▸ **WHAT YOU HAVE TO DO**
Across the following data, state how many lines include the word "listed". Provide the number alone.
#### PROVIDED INFORMATION ####
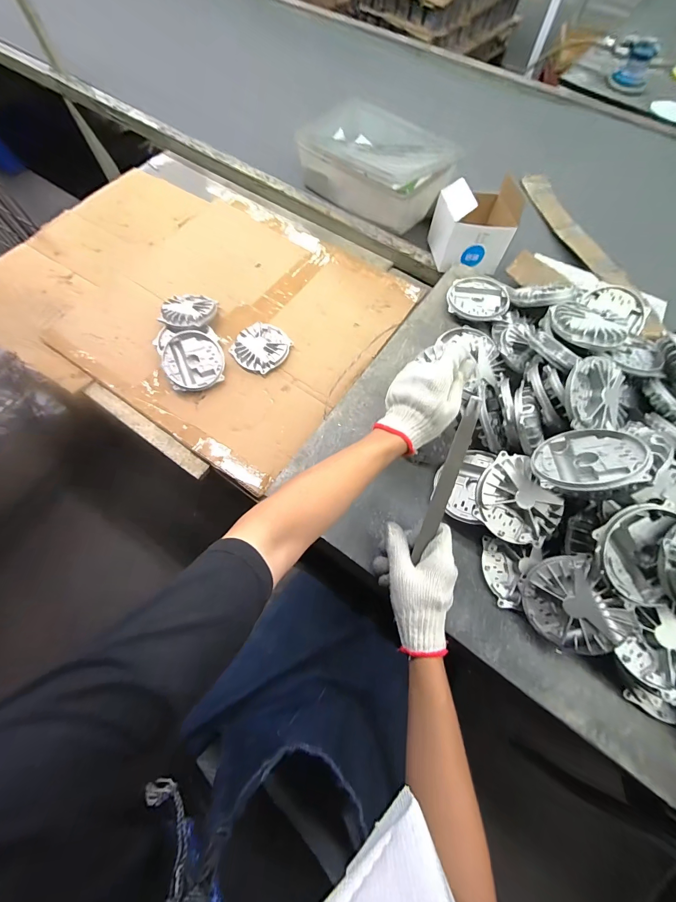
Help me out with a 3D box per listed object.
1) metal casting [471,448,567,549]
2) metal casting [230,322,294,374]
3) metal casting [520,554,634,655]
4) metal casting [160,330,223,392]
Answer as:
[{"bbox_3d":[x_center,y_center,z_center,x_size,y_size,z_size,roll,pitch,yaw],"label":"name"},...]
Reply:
[{"bbox_3d":[0.227,0.066,0.436,0.089,0.034,0.107,-40,73,-15],"label":"metal casting"},{"bbox_3d":[-0.152,-0.209,0.691,0.105,0.026,0.107,0,68,0],"label":"metal casting"},{"bbox_3d":[0.281,0.186,0.416,0.098,0.021,0.106,-3,86,37],"label":"metal casting"},{"bbox_3d":[-0.278,-0.173,0.665,0.109,0.028,0.108,-1,95,-8],"label":"metal casting"}]

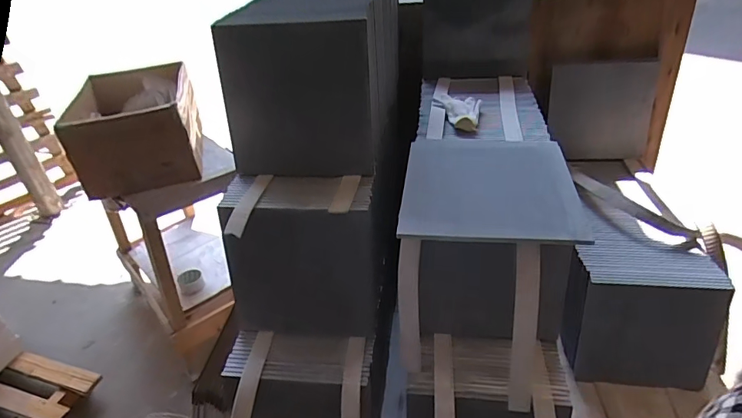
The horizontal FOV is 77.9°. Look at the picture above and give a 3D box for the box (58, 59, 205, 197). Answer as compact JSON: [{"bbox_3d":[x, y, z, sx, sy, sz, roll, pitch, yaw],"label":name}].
[{"bbox_3d":[-0.668,-0.240,1.336,0.294,0.216,0.386,-13,36,-11],"label":"box"}]

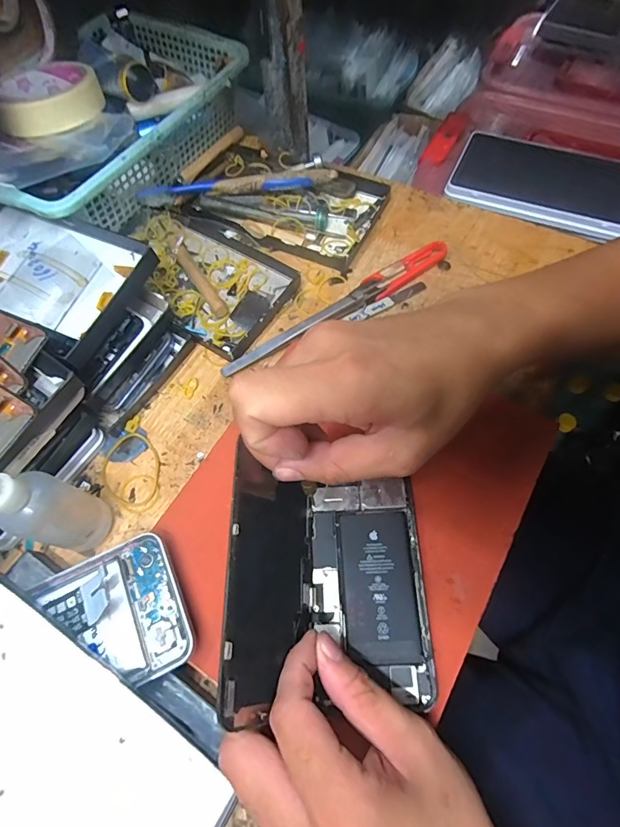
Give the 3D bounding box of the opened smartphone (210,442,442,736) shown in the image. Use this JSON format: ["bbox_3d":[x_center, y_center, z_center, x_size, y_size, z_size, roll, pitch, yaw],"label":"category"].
[{"bbox_3d":[0.013,0.090,0.235,0.106,0.059,0.122,-2,64,2],"label":"opened smartphone"}]

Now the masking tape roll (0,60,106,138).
[{"bbox_3d":[-0.229,-0.282,0.373,0.083,0.019,0.093,-20,65,-7],"label":"masking tape roll"}]

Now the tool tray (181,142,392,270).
[{"bbox_3d":[-0.025,-0.208,0.407,0.175,0.030,0.109,23,67,13],"label":"tool tray"}]

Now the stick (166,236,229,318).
[{"bbox_3d":[-0.101,-0.124,0.375,0.014,0.012,0.103,-31,67,-12],"label":"stick"}]

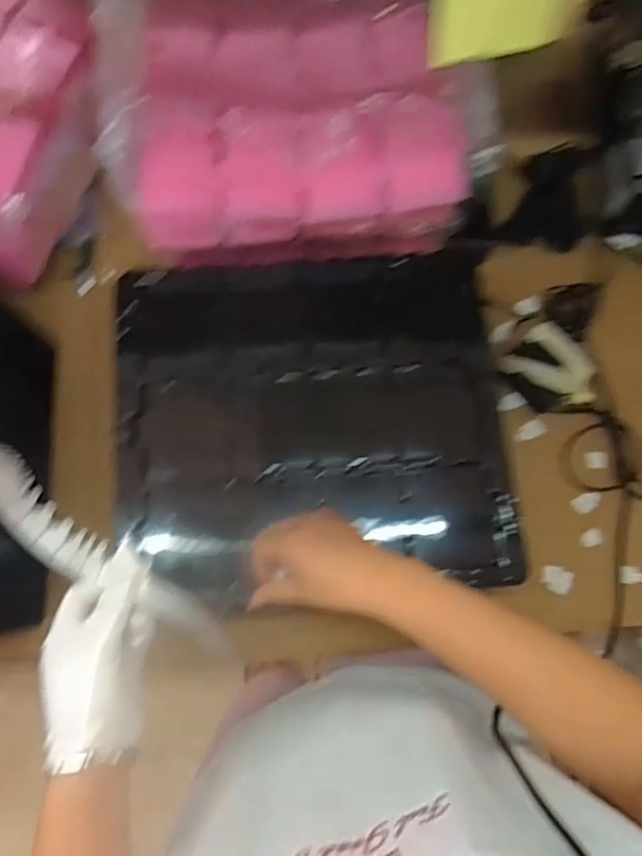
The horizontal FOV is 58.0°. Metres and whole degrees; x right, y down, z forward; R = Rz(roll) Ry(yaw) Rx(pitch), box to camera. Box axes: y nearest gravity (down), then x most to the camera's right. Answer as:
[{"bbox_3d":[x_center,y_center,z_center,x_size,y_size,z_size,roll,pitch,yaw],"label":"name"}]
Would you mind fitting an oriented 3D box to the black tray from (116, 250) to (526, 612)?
[{"bbox_3d":[-0.008,-0.011,0.574,0.363,0.049,0.326,-3,78,-2],"label":"black tray"}]

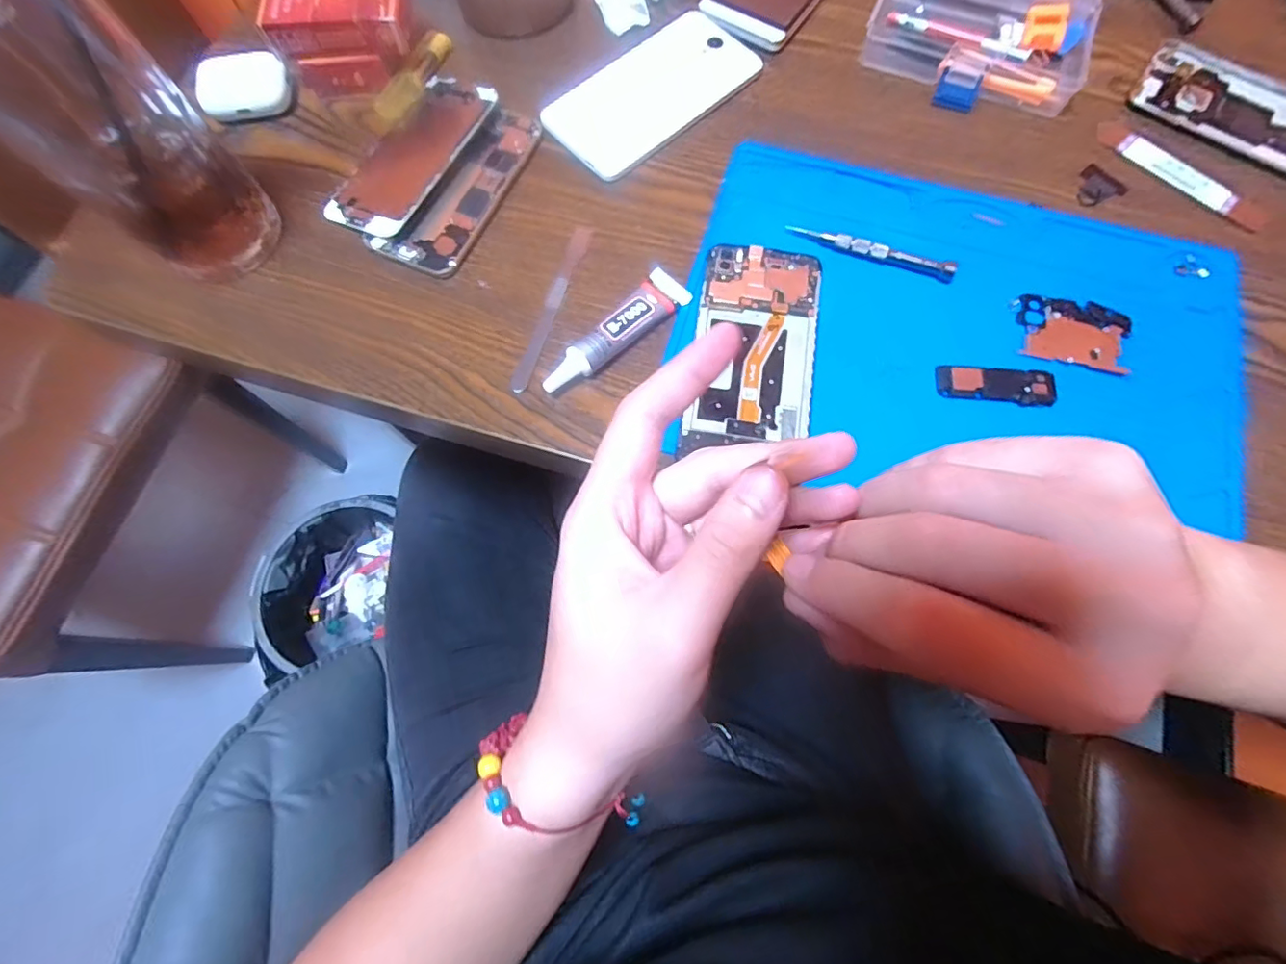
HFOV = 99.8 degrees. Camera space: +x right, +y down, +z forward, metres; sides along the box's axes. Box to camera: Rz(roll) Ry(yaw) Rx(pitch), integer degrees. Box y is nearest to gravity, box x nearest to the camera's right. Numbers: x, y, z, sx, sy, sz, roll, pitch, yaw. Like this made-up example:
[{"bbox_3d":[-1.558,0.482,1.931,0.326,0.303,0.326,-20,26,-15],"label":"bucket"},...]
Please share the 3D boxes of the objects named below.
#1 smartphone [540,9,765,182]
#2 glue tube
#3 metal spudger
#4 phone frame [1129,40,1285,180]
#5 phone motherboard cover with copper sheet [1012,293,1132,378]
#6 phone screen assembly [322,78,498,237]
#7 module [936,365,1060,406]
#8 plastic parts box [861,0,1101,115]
[{"bbox_3d":[0.006,-0.276,0.382,0.152,0.006,0.078,-42,77,-11],"label":"smartphone"},{"bbox_3d":[-0.016,-0.088,0.320,0.026,0.018,0.103,43,78,12],"label":"glue tube"},{"bbox_3d":[-0.056,-0.109,0.334,0.011,0.004,0.120,17,74,5],"label":"metal spudger"},{"bbox_3d":[0.422,-0.252,0.372,0.151,0.006,0.079,39,77,11],"label":"phone frame"},{"bbox_3d":[0.257,-0.089,0.325,0.063,0.004,0.045,14,74,4],"label":"phone motherboard cover with copper sheet"},{"bbox_3d":[-0.155,-0.222,0.364,0.064,0.010,0.132,26,75,8],"label":"phone screen assembly"},{"bbox_3d":[0.205,-0.056,0.313,0.065,0.006,0.022,4,73,1],"label":"module"},{"bbox_3d":[0.262,-0.374,0.404,0.147,0.020,0.203,22,74,7],"label":"plastic parts box"}]

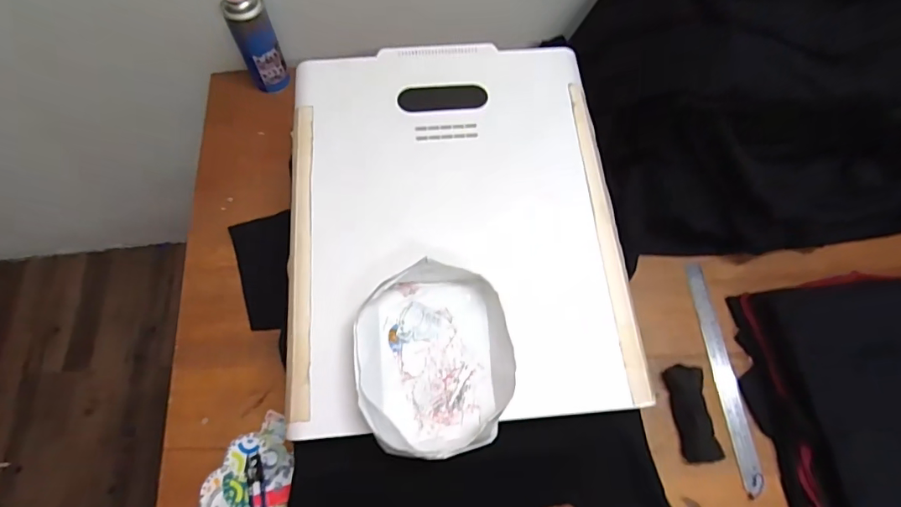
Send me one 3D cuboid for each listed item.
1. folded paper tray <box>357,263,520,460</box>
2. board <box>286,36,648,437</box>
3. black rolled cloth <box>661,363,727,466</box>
[{"bbox_3d":[-0.014,0.109,0.508,0.164,0.046,0.191,-8,68,-6],"label":"folded paper tray"},{"bbox_3d":[0.002,-0.056,0.606,0.394,0.034,0.502,-4,68,-4],"label":"board"},{"bbox_3d":[0.334,0.218,0.661,0.047,0.021,0.123,-4,68,-4],"label":"black rolled cloth"}]

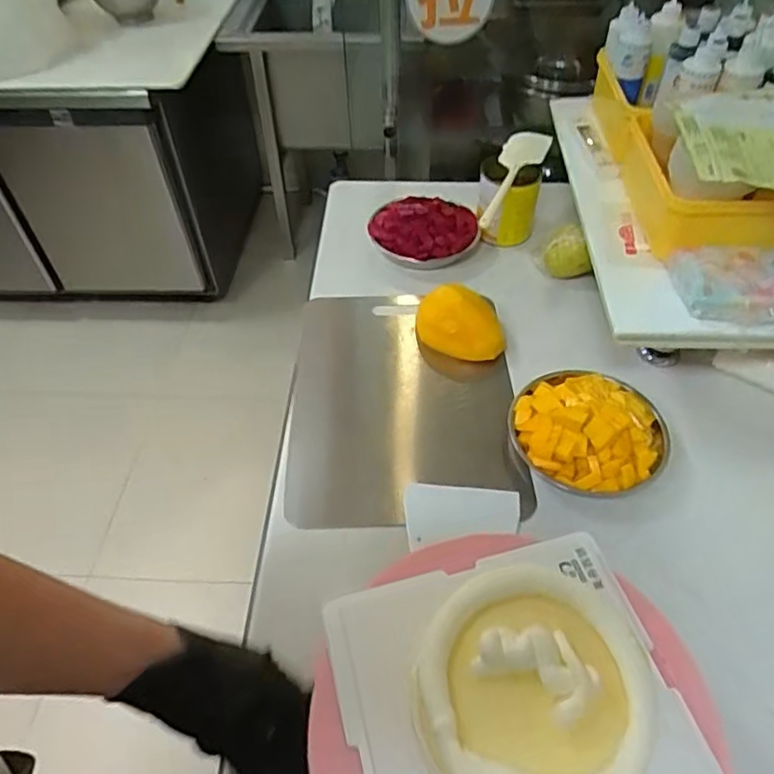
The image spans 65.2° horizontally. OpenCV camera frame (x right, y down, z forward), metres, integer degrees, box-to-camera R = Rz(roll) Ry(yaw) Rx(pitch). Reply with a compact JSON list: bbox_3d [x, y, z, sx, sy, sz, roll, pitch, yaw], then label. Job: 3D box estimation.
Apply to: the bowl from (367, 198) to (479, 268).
[{"bbox_3d":[0.063,-0.262,1.018,0.179,0.057,0.156,7,51,8],"label":"bowl"}]

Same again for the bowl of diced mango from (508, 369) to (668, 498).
[{"bbox_3d":[0.248,0.048,0.741,0.178,0.071,0.173,-1,50,1],"label":"bowl of diced mango"}]

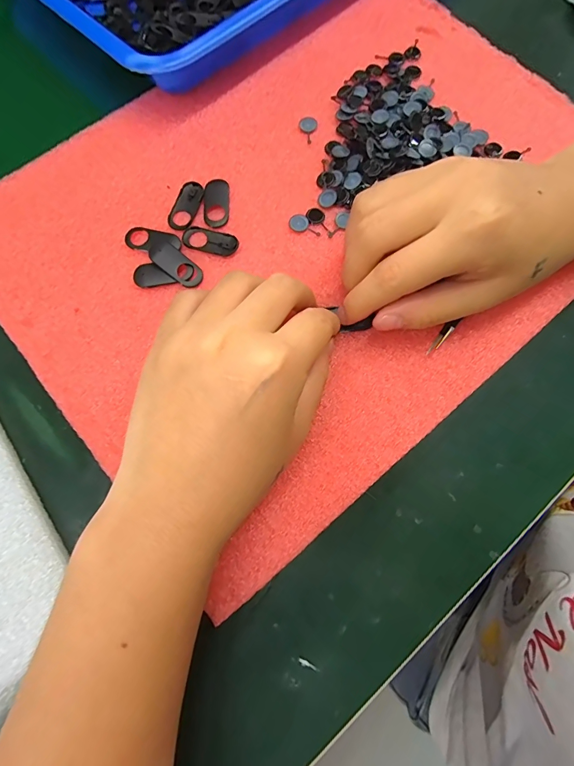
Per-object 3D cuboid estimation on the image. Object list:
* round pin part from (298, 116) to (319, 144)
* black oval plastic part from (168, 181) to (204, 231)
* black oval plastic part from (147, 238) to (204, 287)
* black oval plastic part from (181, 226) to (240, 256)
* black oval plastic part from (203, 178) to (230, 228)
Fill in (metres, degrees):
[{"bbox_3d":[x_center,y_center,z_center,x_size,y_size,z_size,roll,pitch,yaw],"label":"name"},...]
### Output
[{"bbox_3d":[0.013,-0.155,0.226,0.011,0.004,0.019,3,76,0],"label":"round pin part"},{"bbox_3d":[-0.058,-0.102,0.211,0.015,0.004,0.032,16,75,4],"label":"black oval plastic part"},{"bbox_3d":[-0.061,-0.065,0.200,0.034,0.007,0.015,38,78,10],"label":"black oval plastic part"},{"bbox_3d":[-0.043,-0.079,0.206,0.031,0.004,0.014,13,75,4],"label":"black oval plastic part"},{"bbox_3d":[-0.041,-0.104,0.212,0.015,0.004,0.033,-3,75,-1],"label":"black oval plastic part"}]

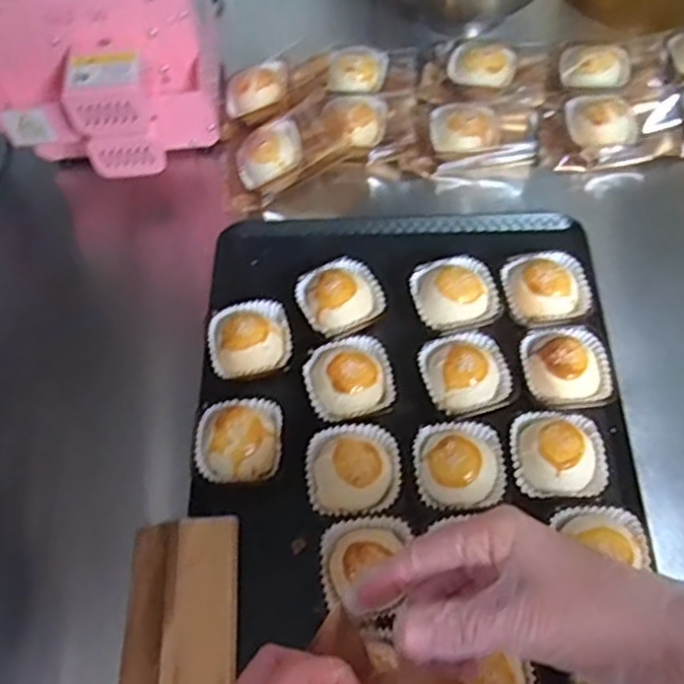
####
▸ **ANSWER BELOW**
2